I love getting this question because the answer is apparently shocking in its simplicity: “I make it a priority and just do it.” For me, this means getting up at 4:45 a.m. four or five days a week so that I get in my training runs before anything can derail my day. I’ve actually come to treasure beginning each day with this ‘me’ time.
One of my biggest pet peeves is when people say they really want to run a marathon someday, but don’t have time to train. (This is especially true when it comes from single or married, but childless, people who are either unemployed or work set-schedule jobs.) I have trained with lawyers, a neurosurgeon, a cardiologist, a reproductive specialist, engineers, and several small business owners. Almost all of them have at least one child, if not three or four. They, too, make it work. They are my heroes!
Say that you don’t want to make time for it. Admit that you don’t want to work that hard. Acknowledge that you care more about the other things that you do with your time. We all have different priorities. It’s okay. Really. I respect that. Just own it. And, whatever you do, please don’t tell me that you don’t have – or can’t “find” – the time.
It probably sounds like I’m taking this too personally, but here’s the thing . . .
This conversation seems to have become almost daily occurrence for me. Every time, I get the same wide-eyed, how-do-you-do-it look. Every time, I tell the same story: About a year and a half ago, I had an epiphany. (Yes, it hurt, smarty-pants.) I thought of myself as a very well-rounded person. I had plenty of interests, like cooking, movies and music. I had several close friends and family members. Yet, I was spending nearly all of my waking hours working — not cooking, not actually talking with my friends and family (as opposed to a sporadic exchange of emails/text messages), and certainly not relaxing at a concert or the movies. Regardless of how I viewed myself, my actions made it pretty darn clear that I was a career-driven lawyer, and nothing more. Had this been the future I wanted for myself, I would have been set!
Re-prioritizing life is not easy. I made some tough choices. I had to give up some things that I enjoyed and worked very hard to achieve. In the end, though, I am gaining something a lot closer to the life that I envisioned. And, I’d much rather be known as the bouncy ball than the workaholic. 🙂
I’m not saying that I get it all right. Far from it. I still don’t have time for all the things that I’d like to do. I doubt I ever will. (And, I don’t even have kids yet. I can only imagine!)

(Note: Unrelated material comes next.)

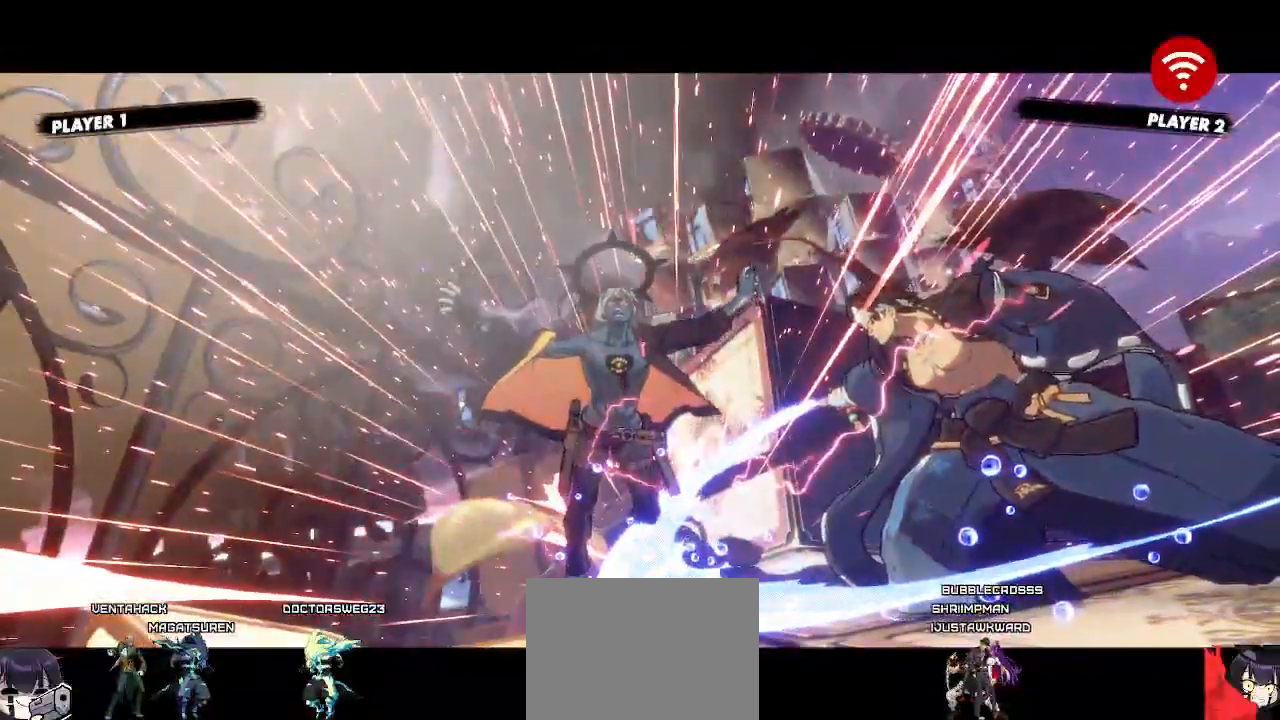
{"dt_ms": 500, "buttons": [], "events": []}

What I am saying is that you have to take control. You get to prioritize your own life. You must make time for your passions. No one else is going to take the time to discover that you’d really like to train for a marathon, learn to cook, learn to speak Spanish, or whatever else your heart desires, and then re-arrange your schedule to accommodate it.
I don’t know about you, but I’ve never “found” time just sitting around waiting to be snatched up.
Don’t wait for time to find you. Make it. And, make it count.